* **Action item**
Give back the full listing exactly as written.

* **Material provided**
=======
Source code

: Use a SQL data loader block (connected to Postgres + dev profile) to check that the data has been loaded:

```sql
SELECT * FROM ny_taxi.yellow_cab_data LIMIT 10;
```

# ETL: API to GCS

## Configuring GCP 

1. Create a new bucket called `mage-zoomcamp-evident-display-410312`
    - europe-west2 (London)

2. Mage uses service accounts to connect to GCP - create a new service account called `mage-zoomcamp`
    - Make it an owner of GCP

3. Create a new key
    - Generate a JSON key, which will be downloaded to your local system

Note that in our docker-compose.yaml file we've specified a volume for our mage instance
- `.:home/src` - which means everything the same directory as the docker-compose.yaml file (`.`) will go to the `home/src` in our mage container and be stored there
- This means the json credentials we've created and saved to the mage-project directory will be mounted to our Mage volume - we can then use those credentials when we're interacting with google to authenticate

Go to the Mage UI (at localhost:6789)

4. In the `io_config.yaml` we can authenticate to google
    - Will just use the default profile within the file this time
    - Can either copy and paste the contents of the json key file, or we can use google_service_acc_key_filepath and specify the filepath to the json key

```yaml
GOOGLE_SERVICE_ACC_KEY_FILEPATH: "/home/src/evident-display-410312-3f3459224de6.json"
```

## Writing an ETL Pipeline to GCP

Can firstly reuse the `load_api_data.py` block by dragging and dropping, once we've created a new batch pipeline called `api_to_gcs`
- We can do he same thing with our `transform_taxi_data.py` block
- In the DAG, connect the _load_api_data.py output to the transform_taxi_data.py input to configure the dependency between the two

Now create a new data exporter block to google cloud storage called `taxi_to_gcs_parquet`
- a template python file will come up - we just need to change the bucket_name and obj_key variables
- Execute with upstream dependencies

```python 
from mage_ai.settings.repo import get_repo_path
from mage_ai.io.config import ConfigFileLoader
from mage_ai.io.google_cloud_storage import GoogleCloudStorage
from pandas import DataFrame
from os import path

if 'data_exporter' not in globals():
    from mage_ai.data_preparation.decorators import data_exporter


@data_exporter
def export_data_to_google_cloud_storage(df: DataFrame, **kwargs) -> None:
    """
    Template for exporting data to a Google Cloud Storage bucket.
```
=======
* **Written reply**
Source code

: Use a SQL data loader block (connected to Postgres + dev profile) to check that the data has been loaded:

```sql
SELECT * FROM ny_taxi.yellow_cab_data LIMIT 10;
```

# ETL: API to GCS

## Configuring GCP 

1. Create a new bucket called `mage-zoomcamp-evident-display-410312`
    - europe-west2 (London)

2. Mage uses service accounts to connect to GCP - create a new service account called `mage-zoomcamp`
    - Make it an owner of GCP

3. Create a new key
    - Generate a JSON key, which will be downloaded to your local system

Note that in our docker-compose.yaml file we've specified a volume for our mage instance
- `.:home/src` - which means everything the same directory as the docker-compose.yaml file (`.`) will go to the `home/src` in our mage container and be stored there
- This means the json credentials we've created and saved to the mage-project directory will be mounted to our Mage volume - we can then use those credentials when we're interacting with google to authenticate

Go to the Mage UI (at localhost:6789)

4. In the `io_config.yaml` we can authenticate to google
    - Will just use the default profile within the file this time
    - Can either copy and paste the contents of the json key file, or we can use google_service_acc_key_filepath and specify the filepath to the json key

```yaml
GOOGLE_SERVICE_ACC_KEY_FILEPATH: "/home/src/evident-display-410312-3f3459224de6.json"
```

## Writing an ETL Pipeline to GCP

Can firstly reuse the `load_api_data.py` block by dragging and dropping, once we've created a new batch pipeline called `api_to_gcs`
- We can do he same thing with our `transform_taxi_data.py` block
- In the DAG, connect the _load_api_data.py output to the transform_taxi_data.py input to configure the dependency between the two

Now create a new data exporter block to google cloud storage called `taxi_to_gcs_parquet`
- a template python file will come up - we just need to change the bucket_name and obj_key variables
- Execute with upstream dependencies

```python 
from mage_ai.settings.repo import get_repo_path
from mage_ai.io.config import ConfigFileLoader
from mage_ai.io.google_cloud_storage import GoogleCloudStorage
from pandas import DataFrame
from os import path

if 'data_exporter' not in globals():
    from mage_ai.data_preparation.decorators import data_exporter


@data_exporter
def export_data_to_google_cloud_storage(df: DataFrame, **kwargs) -> None:
    """
    Template for exporting data to a Google Cloud Storage bucket.
```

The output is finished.